Rutgers researchers have found that the installation of a bike lane at a high-traffic intersection in a Jersey Shore town reduced driving speeds. The study, conducted by Rutgers University–New Brunswick, was aimed at finding ways to lower vehicle crash incidence and was published in The Journal of Urban Mobility.
"We are giving you more evidence that bike lanes save lives," said Hannah Younes, lead author of the study and postdoctoral research associate at the Alan M. Voorhees Transportation Center in the Rutgers Bloustein School of Planning and Public Policy. "And it’s not only cyclists’ lives that could be saved. It’s more than that – drivers and pedestrians as well."
The research team included experts from the Bloustein School, the Department of Civil and Environmental Engineering in the Rutgers School of Engineering, and the Department of Computer Science in the Rutgers School of Arts and Sciences. They focused their efforts on Cookman and Asbury Avenues in Asbury Park, N.J., where Cookman intersects with Asbury Avenue leading to Atlantic Ocean beaches.

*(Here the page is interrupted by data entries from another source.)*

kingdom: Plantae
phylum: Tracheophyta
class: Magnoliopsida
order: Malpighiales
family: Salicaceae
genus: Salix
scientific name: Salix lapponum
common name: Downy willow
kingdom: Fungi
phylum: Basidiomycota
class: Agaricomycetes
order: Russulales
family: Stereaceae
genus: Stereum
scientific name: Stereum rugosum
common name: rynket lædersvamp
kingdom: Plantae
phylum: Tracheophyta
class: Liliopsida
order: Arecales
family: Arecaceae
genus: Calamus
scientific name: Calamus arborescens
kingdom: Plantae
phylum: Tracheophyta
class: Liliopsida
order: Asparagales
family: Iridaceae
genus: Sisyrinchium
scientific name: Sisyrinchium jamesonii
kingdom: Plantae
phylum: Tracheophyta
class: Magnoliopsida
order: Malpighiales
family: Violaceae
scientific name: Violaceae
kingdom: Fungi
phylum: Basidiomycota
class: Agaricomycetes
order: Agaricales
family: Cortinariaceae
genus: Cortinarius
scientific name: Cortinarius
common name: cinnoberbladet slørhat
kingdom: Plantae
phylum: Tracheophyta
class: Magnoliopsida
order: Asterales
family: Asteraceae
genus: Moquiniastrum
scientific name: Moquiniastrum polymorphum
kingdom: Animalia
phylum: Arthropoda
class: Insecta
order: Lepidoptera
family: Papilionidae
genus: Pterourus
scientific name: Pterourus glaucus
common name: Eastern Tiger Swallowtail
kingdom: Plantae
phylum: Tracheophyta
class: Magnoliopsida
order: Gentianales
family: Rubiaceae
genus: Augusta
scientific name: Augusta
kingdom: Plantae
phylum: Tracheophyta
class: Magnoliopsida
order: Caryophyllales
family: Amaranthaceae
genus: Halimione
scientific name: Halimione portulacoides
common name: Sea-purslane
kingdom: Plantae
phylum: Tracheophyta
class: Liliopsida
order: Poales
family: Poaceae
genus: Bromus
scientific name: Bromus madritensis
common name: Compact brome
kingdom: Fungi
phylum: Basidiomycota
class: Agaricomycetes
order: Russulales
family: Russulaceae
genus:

Drivers heading to the beach often take a legal right-turn-on-red at this intersection without stopping first, creating hazardous conditions for pedestrians and cyclists crossing at the corner.
To address this issue, researchers created a temporary bike lane on Cookman and Asbury Avenues using orange road cones. Bloustein students then surveyed random bike and electric scooter riders about their use of bikes and electric scooters, as well as their attitude toward bike lanes. Most people surveyed expressed a positive view towards bike lanes.
Using computer vision techniques to classify speed and trajectory data from over 9,000 motor vehicles before and after creating the bike lane, researchers found significant reductions in traffic speeds: a 28 percent reduction in average maximum speeds and a 21 percent decrease for vehicles turning right. For those heading straight, an 8 percent reduction was observed. Drivers moving perpendicular to the bike lane did not slow down.
Marking bike lanes with cones proved more effective than painted-only lanes; cones led to greater speed reductions compared to painted lines alone.
Younes hypothesized that drivers slow down when they see delineated spaces like cones because these markers make driving lanes narrower requiring more concentration.
With pedestrian deaths rising nationally—7,388 pedestrian deaths occurred in 2021 according to the Insurance Institute for Highway Safety—a study such as this could contribute to new traffic policies or revisions of existing ones. Cities nationwide are adopting policies aimed at eliminating all fatalities and serious injuries on public roads under initiatives like Vision Zero.